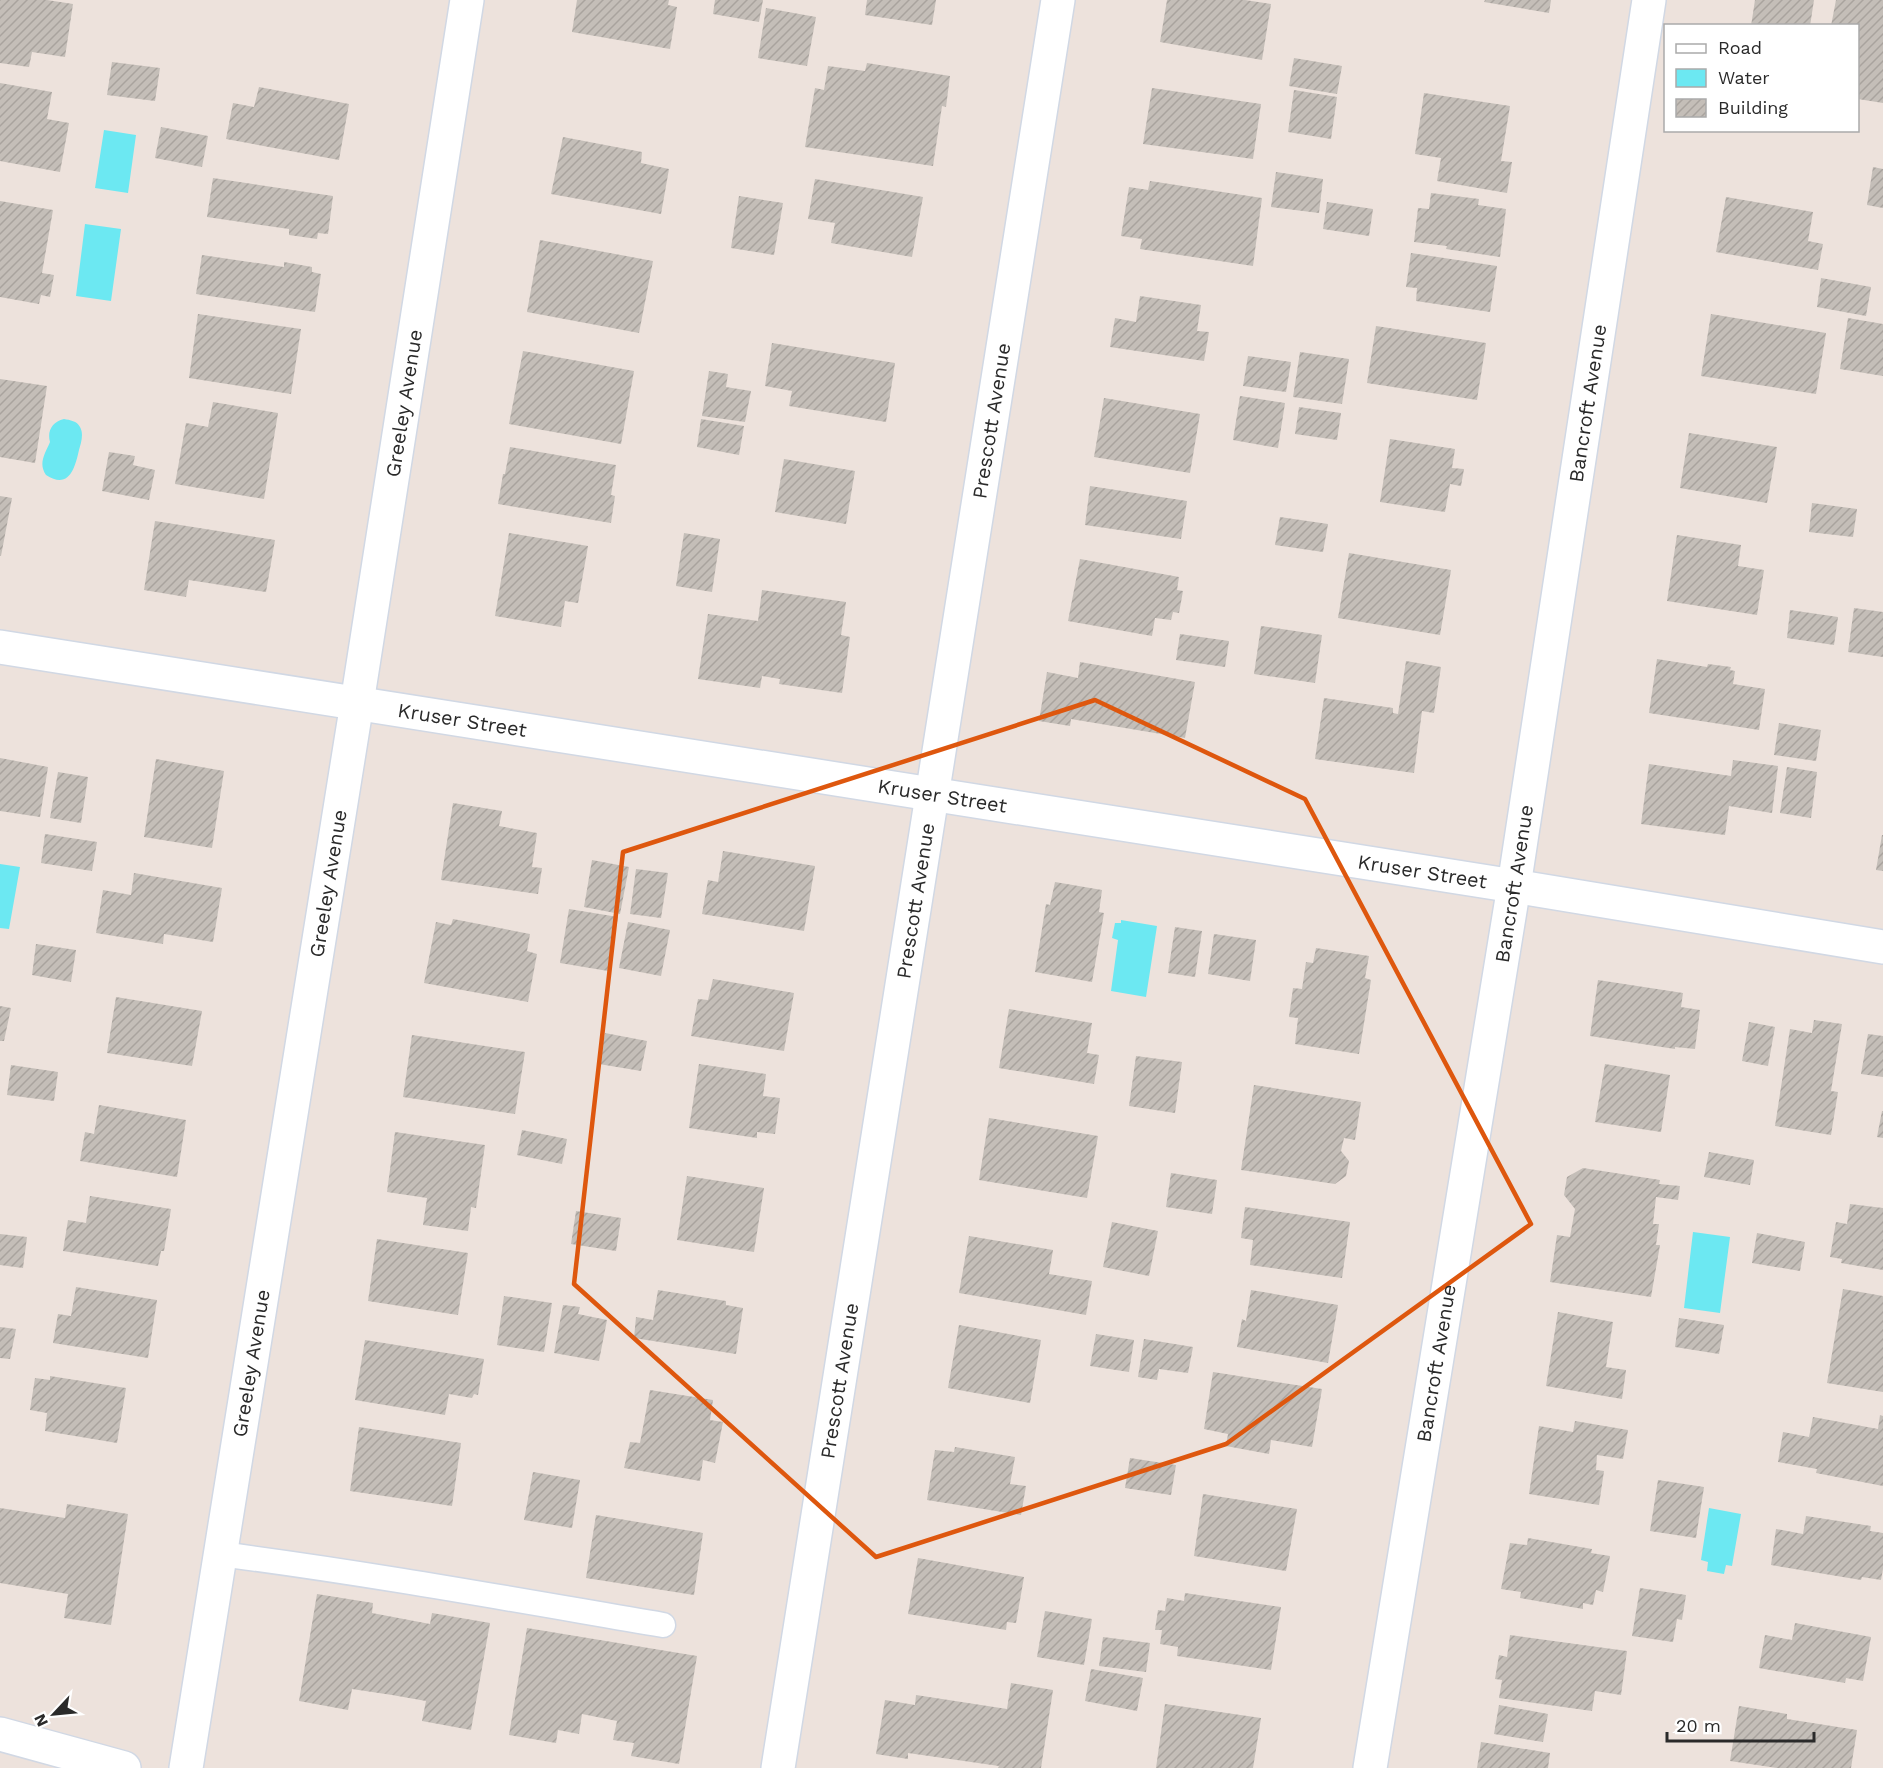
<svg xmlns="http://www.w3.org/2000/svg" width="1883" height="1768" font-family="'Work Sans',sans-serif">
  <defs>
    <pattern id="building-hatch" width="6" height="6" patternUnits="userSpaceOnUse" patternTransform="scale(1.5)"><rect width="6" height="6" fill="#c4beb8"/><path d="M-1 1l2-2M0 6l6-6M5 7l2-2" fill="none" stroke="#a9a39e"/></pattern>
  </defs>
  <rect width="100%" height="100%" fill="#ede2dc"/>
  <path fill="#6ce8f2" d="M104,130L136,135L128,193L95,188Z
    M85,224L121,229L111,301L76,296Z
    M64,419C70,420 77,421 80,427C84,434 81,443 79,450C75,468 69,490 46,475C38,463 45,454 50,442C47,431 52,422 64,419Z
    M0,864L20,867L9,929L0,928Z
    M1121,920L1157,926L1146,997L1111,991L1118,940L1112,938L1115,923H1121Z
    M1693,1232L1730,1237L1720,1313L1684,1308Z
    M1709,1508L1741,1514L1732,1566L1726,1565L1724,1574L1707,1571L1708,1562L1701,1560Z"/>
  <path fill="url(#building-hatch)" d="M0,0H47L73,4L65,57L32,52L29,67L0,63Z
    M577,0H669L668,5L677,7L670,49L572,32Z
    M715,0H763L759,22L713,14Z
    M867,0H936L932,25L865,15Z
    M1167,0H1245L1271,4L1262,60L1160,42Z
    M1485,0H1551L1549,13L1484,2Z
    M1755,0H1814L1810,26H1751Z
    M1836,0H1883V103L1858,99V26H1831Z
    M766,8L816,17L807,66L758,58Z
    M1294,58L1342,66L1337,94L1289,86Z
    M112,62L160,68L155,101L107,95Z
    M867,63L950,76L946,107L942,106L933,166L805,147L815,88L824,90L828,66L865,71Z
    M0,83L52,92L47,119L69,123L60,172L0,161Z
    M259,87L349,104L339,160L226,139L233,103L254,107Z
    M1152,88L1261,104L1253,159L1143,144Z
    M1294,90L1337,97L1331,139L1288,132Z
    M1424,93L1510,106L1501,161L1512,162L1507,193L1437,181L1441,158L1415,154Z
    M161,127L208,136L202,167L155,158Z
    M563,137L642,152L641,163L669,169L661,214L551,194Z
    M1873,167L1883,169V208L1867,205Z
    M1276,172L1323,179L1319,213L1271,207Z
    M213,178L333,196L328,234L318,233L317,239L289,235V229L207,217Z
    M815,179L923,197L912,257L831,243L835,223L808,219Z
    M1150,181L1262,198L1253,266L1140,249L1142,239L1121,236L1129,187L1148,190Z
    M1431,193L1479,199L1478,205L1506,209L1500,257L1446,249L1447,246L1414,242L1418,208L1429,209Z
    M739,196L783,203L774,255L731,248Z
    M1726,197L1813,212L1808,241L1823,244L1818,270L1716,252Z
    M0,201L53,210L42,273L54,275L50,297L41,295L39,304L0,297Z
    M1327,202L1373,209L1369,236L1323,229Z
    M540,240L653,261L639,333L527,312Z
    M1411,253L1497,266L1490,312L1416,301L1417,288L1406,287Z
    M202,255L284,267V262L312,267V272L321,274L315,312L196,294Z
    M1821,278L1871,287L1866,316L1817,307Z
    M1140,296L1201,305L1197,331L1209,332L1204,361L1110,347L1115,318L1136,322Z
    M198,314L301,329L291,394L189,378Z
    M1711,314L1826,333L1816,394L1701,376Z
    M1848,318L1883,324V376L1840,369Z
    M1376,326L1486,343L1477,400L1367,383Z
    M772,343L895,363L886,422L789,406L792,391L765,386Z
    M523,351L634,371L621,444L509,424Z
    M1300,352L1349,359L1342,404L1293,397Z
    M1248,356L1291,362L1286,392L1243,386Z
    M709,371L728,374L726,387L751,391L745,422L702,416Z
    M0,379L47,386L35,463L0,457Z
    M1240,396L1285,403L1278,448L1233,440Z
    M1104,398L1200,414L1190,473L1094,457Z
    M213,402L278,413L264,499L175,484L186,423L208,427Z
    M1299,407L1341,413L1337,440L1295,434Z
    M701,419L744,426L739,455L697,447Z
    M1689,433L1777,447L1767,503L1680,488Z
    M1390,439L1455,449L1452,468L1464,469L1461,486L1450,484L1445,512L1380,502Z
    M510,447L616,465L611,495L615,496L611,523L498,504L503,474H505Z
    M109,452L135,456L133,465L155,470L149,500L102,491Z
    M784,459L855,471L846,524L775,512Z
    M1090,486L1187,501L1181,539L1085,525Z
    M0,496L12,498L1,556H0Z
    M1812,503L1857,509L1853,537L1809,532Z
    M1280,517L1328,524L1323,552L1275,545Z
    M155,521L275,540L266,592L189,580L186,597L144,590Z
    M509,533L588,546L578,603L565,601L561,627L495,616Z
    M684,533L720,539L712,592L676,586Z
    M1677,535L1741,545L1738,566L1764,570L1757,615L1667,601Z
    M1349,553L1451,570L1440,635L1338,618Z
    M1080,559L1179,577L1177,590L1183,591L1179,613L1173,612L1171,620L1155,618L1152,636L1068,621Z
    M762,590L846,602L841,635L850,637L842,693L779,684L780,679L762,676L760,688L698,679L708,614L758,621Z
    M1854,608L1883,612V657L1848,652Z
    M1790,610L1838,617L1834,645L1787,638Z
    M1261,626L1322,635L1315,683L1254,674Z
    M1180,634L1229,641L1225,667L1176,660Z
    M1657,659L1707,667L1708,664L1731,667L1730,670L1735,671L1733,684L1765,689L1759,730L1649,713Z
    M1406,661L1441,667L1434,713L1422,711L1414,773L1315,759L1324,698L1393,708V713L1398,714Z
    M1080,662L1195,682L1185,738L1071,719L1070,726L1039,721L1047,672L1078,678Z
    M1779,723L1821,730L1816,761L1774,755Z
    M0,758L48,767L40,817L0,811Z
    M156,759L224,771L212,848L144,837Z
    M1733,760L1778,766L1772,813L1729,806L1725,835L1641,824L1649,764L1731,776Z
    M1787,767L1817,772L1811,818L1780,813Z
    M58,772L88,777L81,823L50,818Z
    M453,803L502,811L499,826L537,833L532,867L542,868L538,894L441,880Z
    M45,834L97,842L92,871L41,863Z
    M1882,835H1883V871L1876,870Z
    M723,851L815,866L804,931L702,914L708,880L718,882Z
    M592,860L629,867L620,914L584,907Z
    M636,869L668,873L661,918L630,914Z
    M134,873L222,888L213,942L164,934L163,944L96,933L103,890L131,895Z
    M1055,882L1102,890L1099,912L1104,913L1092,982L1035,972L1046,904L1050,905Z
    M569,909L618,917L608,971L560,963Z
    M453,919L530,934L527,951L537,954L528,1002L424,983L436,922L451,925Z
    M628,922L670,930L661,976L619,968Z
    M1175,927L1202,931L1195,977L1168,973Z
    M1214,934L1256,940L1250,981L1208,974Z
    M36,944L76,950L71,982L32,975Z
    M1316,948L1369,956L1365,978L1371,980L1359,1054L1295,1044L1298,1018L1289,1017L1293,988L1302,989L1306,962L1313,963Z
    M713,979L794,993L784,1051L691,1036L698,999L708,1000Z
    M1598,980L1683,993L1681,1007L1700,1010L1695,1049L1675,1047V1049L1590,1036Z
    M116,997L202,1011L192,1066L107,1053Z
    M0,1006L11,1008L4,1041H0Z
    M1009,1009L1092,1023L1087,1053L1099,1055L1094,1084L999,1068Z
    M1814,1020L1842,1024L1831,1091L1838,1092L1831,1135L1775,1126L1790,1029L1812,1033Z
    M1749,1022L1775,1027L1768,1066L1742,1061Z
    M605,1033L647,1041L641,1071L599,1064Z
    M1868,1034L1883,1036V1077L1861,1074Z
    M412,1035L525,1052L515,1114L403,1097Z
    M1136,1056L1182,1062L1175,1113L1129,1106Z
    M699,1064L766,1074L763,1096L780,1098L775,1134L757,1132V1138L689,1128Z
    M1605,1064L1670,1075L1661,1132L1595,1122Z
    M11,1065L58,1072L54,1101L7,1095Z
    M1254,1085L1361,1102L1355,1140L1344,1138L1341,1151L1349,1161L1346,1176L1335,1184L1241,1170Z
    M99,1105L186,1120L177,1177L80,1161L85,1132L94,1134Z
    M1882,1111H1883V1138L1877,1137Z
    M989,1118L1098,1136L1087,1198L979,1180Z
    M522,1130L567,1139L562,1164L517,1155Z
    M395,1132L485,1145L476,1208L471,1207L468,1231L423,1225L427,1198L387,1192Z
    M1709,1152L1754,1160L1750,1185L1704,1177Z
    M1583,1168L1660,1180L1659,1184L1680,1186L1678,1200L1656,1197L1653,1224H1659L1656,1245H1660L1651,1297L1550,1282L1557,1235L1570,1237L1575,1209L1564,1195L1567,1177Z
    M1171,1173L1217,1180L1212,1214L1166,1207Z
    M687,1176L764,1188L754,1252L677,1240Z
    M90,1196L171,1209L164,1251H161L158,1266L63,1251L68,1220L86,1223Z
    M1850,1204L1883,1208V1270L1841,1263L1842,1259L1830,1257L1836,1222L1847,1224Z
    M1245,1207L1350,1222L1342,1278L1250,1265L1253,1240L1241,1238Z
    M576,1211L621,1218L616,1251L571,1244Z
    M1112,1222L1158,1231L1149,1276L1103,1267Z
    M1757,1233L1805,1242L1800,1271L1752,1263Z
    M0,1234L27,1237L23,1268L0,1265Z
    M969,1236L1053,1250L1049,1274L1092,1281L1086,1315L959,1293Z
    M377,1239L468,1253L458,1315L368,1301Z
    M76,1287L157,1300L148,1358L53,1343L58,1314L71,1316Z
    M1843,1289L1883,1296V1392L1827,1383Z
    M658,1290L726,1301V1305L743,1308L736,1354L634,1338L636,1317L653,1320Z
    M1251,1290L1338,1305L1328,1363L1237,1347L1242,1319L1246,1321Z
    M504,1296L552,1303L544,1352L497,1345Z
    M563,1305L580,1307L578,1314L607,1320L599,1361L554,1353Z
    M1558,1312L1613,1322L1606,1367L1626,1370L1622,1399L1546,1386Z
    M1679,1318L1724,1325L1719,1354L1675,1347Z
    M959,1325L1041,1340L1030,1403L948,1388Z
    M0,1327L16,1329L10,1359L0,1358Z
    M1096,1334L1134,1340L1129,1372L1090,1366Z
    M1144,1339L1193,1347L1188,1373L1159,1369L1157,1380L1138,1377Z
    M365,1340L484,1359L478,1395L474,1394L472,1398L449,1394L445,1415L355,1400Z
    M1213,1372L1322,1389L1312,1447L1271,1440L1269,1454L1226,1446L1228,1434L1204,1429Z
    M50,1376L126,1388L117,1443L45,1431L47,1413L30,1410L35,1378L50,1380Z
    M650,1390L713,1400L710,1420L723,1422L715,1463L703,1460L700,1481L624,1468L630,1442L640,1443Z
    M1880,1415L1883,1416V1486L1816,1473L1817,1469L1778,1462L1783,1432L1809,1437L1813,1417L1878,1429Z
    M1575,1421L1628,1430L1623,1459L1597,1455L1596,1470L1604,1471L1599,1505L1529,1494L1539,1426L1573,1432Z
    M359,1427L461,1443L452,1506L350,1491Z
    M955,1447L1015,1457L1010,1484L1026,1486L1021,1515L927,1500L935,1450L954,1452Z
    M1130,1458L1176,1465L1171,1495L1125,1488Z
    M533,1472L580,1480L572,1528L524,1520Z
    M1658,1480L1704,1487L1696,1538L1650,1531Z
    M1203,1494L1297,1509L1286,1571L1194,1556Z
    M67,1504L128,1514L111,1625L64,1618L68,1594L0,1583V1508L65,1518Z
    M596,1515L703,1533L694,1595L586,1578Z
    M1806,1516L1871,1526L1870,1531L1883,1533V1569L1881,1580L1862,1577L1861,1580L1771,1565L1776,1529L1803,1534Z
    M1528,1538L1592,1549L1591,1553L1610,1556L1603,1592L1596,1590L1593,1605L1583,1603V1609L1520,1598L1521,1592L1501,1589L1510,1543L1527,1545Z
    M918,1558L1024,1577L1016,1623L1007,1622L1006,1630L908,1614Z
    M1640,1588L1686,1595L1682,1620L1677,1619L1673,1642L1632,1636Z
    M1185,1593L1281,1607L1271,1670L1177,1656L1178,1647L1160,1644L1162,1630H1155L1158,1610L1165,1611L1167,1598L1184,1601Z
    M317,1594L373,1603L372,1613L430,1624L432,1613L490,1623L471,1730L422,1721L426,1701L392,1695L352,1689L348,1710L299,1701Z
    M1045,1611L1092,1619L1084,1665L1037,1657Z
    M1795,1623L1871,1637L1863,1681L1846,1678L1845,1683L1759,1668L1765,1635L1792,1640Z
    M527,1628L697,1656L679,1764L631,1756L634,1743L613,1740L617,1721L582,1714L579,1734L558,1730L556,1743L509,1735Z
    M1510,1635L1627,1651L1621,1695L1595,1691L1592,1711L1499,1698L1502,1680L1495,1679L1499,1655L1507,1657Z
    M1103,1637L1150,1643L1146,1672L1099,1666Z
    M1091,1669L1143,1678L1137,1711L1085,1701Z
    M1011,1683L1053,1690L1041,1768H998L999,1766L908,1753V1759L876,1754L885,1700L915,1705L916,1695L1007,1709Z
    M1165,1704L1261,1718L1253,1768H1156Z
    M1499,1705L1548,1714L1543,1742L1494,1734Z
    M1739,1706L1787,1714V1719L1857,1730L1851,1768H1777L1730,1761Z
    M1481,1742L1550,1753L1548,1768H1477Z"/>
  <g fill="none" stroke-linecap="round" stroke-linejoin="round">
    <defs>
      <path id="service" d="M220,1554C368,1573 516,1600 663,1625"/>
      <g id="minor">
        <path id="s1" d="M0,647L1514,886L1883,947"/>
        <path id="s2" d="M186,1768L357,703L467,0"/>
        <path id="s3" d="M778,1768L1058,0"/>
        <path id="s4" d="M1370,1768L1514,886L1649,0"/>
      </g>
      <path id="secondary" d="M0,1734L124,1768"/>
    </defs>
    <use href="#service" stroke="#d1d8e4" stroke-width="27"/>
    <use href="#minor" stroke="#d1d8e4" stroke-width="36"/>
    <use href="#secondary" stroke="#d1d8e4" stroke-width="36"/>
    <use href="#service" stroke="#fff" stroke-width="24"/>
    <use href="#minor" stroke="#fff" stroke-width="33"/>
    <use href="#secondary" stroke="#fff" stroke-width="33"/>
  </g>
  <path fill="none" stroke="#de570e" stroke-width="4.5" stroke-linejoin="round" d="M1095,700L1305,799L1531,1224L1226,1444L876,1557L574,1284L623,852Z"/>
  <g text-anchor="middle" stroke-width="6" stroke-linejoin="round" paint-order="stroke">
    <g font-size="20" fill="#2a2a2a" stroke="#fff">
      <text dy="7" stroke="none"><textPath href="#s2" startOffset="1382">Greeley Avenue</textPath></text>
      <text dy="7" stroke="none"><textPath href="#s4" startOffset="1382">Bancroft Avenue</textPath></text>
      <text dy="7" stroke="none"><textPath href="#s3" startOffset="1364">Prescott Avenue</textPath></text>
      <text dy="7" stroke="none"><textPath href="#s1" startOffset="468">Kruser Street</textPath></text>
      <text dy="7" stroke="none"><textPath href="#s1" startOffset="954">Kruser Street</textPath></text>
      <text dy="7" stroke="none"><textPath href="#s1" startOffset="1440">Kruser Street</textPath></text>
      <text dy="7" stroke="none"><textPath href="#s2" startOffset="896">Greeley Avenue</textPath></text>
      <text dy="7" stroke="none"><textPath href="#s4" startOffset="896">Bancroft Avenue</textPath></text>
      <text dy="7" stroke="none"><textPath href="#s3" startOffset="878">Prescott Avenue</textPath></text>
      <text dy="7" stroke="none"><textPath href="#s2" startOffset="410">Greeley Avenue</textPath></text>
      <text dy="7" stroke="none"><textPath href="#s4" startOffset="410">Bancroft Avenue</textPath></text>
      <text dy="7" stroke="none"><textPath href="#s3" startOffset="392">Prescott Avenue</textPath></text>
    </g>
  </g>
  <rect x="1664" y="24" width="195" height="108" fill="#ffffff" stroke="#aaaaaa" stroke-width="1.5"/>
  <rect x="1676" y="44" width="30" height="9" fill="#ffffff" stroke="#aaaaaa" stroke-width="1.5"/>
  <text x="1718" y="54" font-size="18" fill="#2a2a2a">Road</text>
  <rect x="1676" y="69" width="30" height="18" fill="#6ce8f2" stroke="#aaaaaa" stroke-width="1.5"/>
  <text x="1718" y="84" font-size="18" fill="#2a2a2a">Water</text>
  <rect x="1676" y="99" width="30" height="18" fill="url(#building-hatch)" stroke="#aaaaaa" stroke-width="1.5"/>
  <text x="1718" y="114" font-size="18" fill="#2a2a2a">Building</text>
  <g transform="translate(54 1714) rotate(244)" stroke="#ffffff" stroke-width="4.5" paint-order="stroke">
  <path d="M0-4.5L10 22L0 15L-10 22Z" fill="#2a2a2a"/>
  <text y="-9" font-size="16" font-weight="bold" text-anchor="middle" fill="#2a2a2a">N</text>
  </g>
  <path d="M1667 1732v9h147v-9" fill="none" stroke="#2a2a2a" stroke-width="3"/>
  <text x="1676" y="1732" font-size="18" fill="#2a2a2a" stroke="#ffffff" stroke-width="4.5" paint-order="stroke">20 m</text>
</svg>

——

### [Work order]
From the entries above, restate word for word the lines from the line containing "M64,419C70,420 77,421 80,427C84,434" to the line containing "M772,343L895,363L886,422L789,406L792,391L765,386Z", both ends included, and nothing more.

### [Completed exercise]
    M64,419C70,420 77,421 80,427C84,434 81,443 79,450C75,468 69,490 46,475C38,463 45,454 50,442C47,431 52,422 64,419Z
    M0,864L20,867L9,929L0,928Z
    M1121,920L1157,926L1146,997L1111,991L1118,940L1112,938L1115,923H1121Z
    M1693,1232L1730,1237L1720,1313L1684,1308Z
    M1709,1508L1741,1514L1732,1566L1726,1565L1724,1574L1707,1571L1708,1562L1701,1560Z"/>
  <path fill="url(#building-hatch)" d="M0,0H47L73,4L65,57L32,52L29,67L0,63Z
    M577,0H669L668,5L677,7L670,49L572,32Z
    M715,0H763L759,22L713,14Z
    M867,0H936L932,25L865,15Z
    M1167,0H1245L1271,4L1262,60L1160,42Z
    M1485,0H1551L1549,13L1484,2Z
    M1755,0H1814L1810,26H1751Z
    M1836,0H1883V103L1858,99V26H1831Z
    M766,8L816,17L807,66L758,58Z
    M1294,58L1342,66L1337,94L1289,86Z
    M112,62L160,68L155,101L107,95Z
    M867,63L950,76L946,107L942,106L933,166L805,147L815,88L824,90L828,66L865,71Z
    M0,83L52,92L47,119L69,123L60,172L0,161Z
    M259,87L349,104L339,160L226,139L233,103L254,107Z
    M1152,88L1261,104L1253,159L1143,144Z
    M1294,90L1337,97L1331,139L1288,132Z
    M1424,93L1510,106L1501,161L1512,162L1507,193L1437,181L1441,158L1415,154Z
    M161,127L208,136L202,167L155,158Z
    M563,137L642,152L641,163L669,169L661,214L551,194Z
    M1873,167L1883,169V208L1867,205Z
    M1276,172L1323,179L1319,213L1271,207Z
    M213,178L333,196L328,234L318,233L317,239L289,235V229L207,217Z
    M815,179L923,197L912,257L831,243L835,223L808,219Z
    M1150,181L1262,198L1253,266L1140,249L1142,239L1121,236L1129,187L1148,190Z
    M1431,193L1479,199L1478,205L1506,209L1500,257L1446,249L1447,246L1414,242L1418,208L1429,209Z
    M739,196L783,203L774,255L731,248Z
    M1726,197L1813,212L1808,241L1823,244L1818,270L1716,252Z
    M0,201L53,210L42,273L54,275L50,297L41,295L39,304L0,297Z
    M1327,202L1373,209L1369,236L1323,229Z
    M540,240L653,261L639,333L527,312Z
    M1411,253L1497,266L1490,312L1416,301L1417,288L1406,287Z
    M202,255L284,267V262L312,267V272L321,274L315,312L196,294Z
    M1821,278L1871,287L1866,316L1817,307Z
    M1140,296L1201,305L1197,331L1209,332L1204,361L1110,347L1115,318L1136,322Z
    M198,314L301,329L291,394L189,378Z
    M1711,314L1826,333L1816,394L1701,376Z
    M1848,318L1883,324V376L1840,369Z
    M1376,326L1486,343L1477,400L1367,383Z
    M772,343L895,363L886,422L789,406L792,391L765,386Z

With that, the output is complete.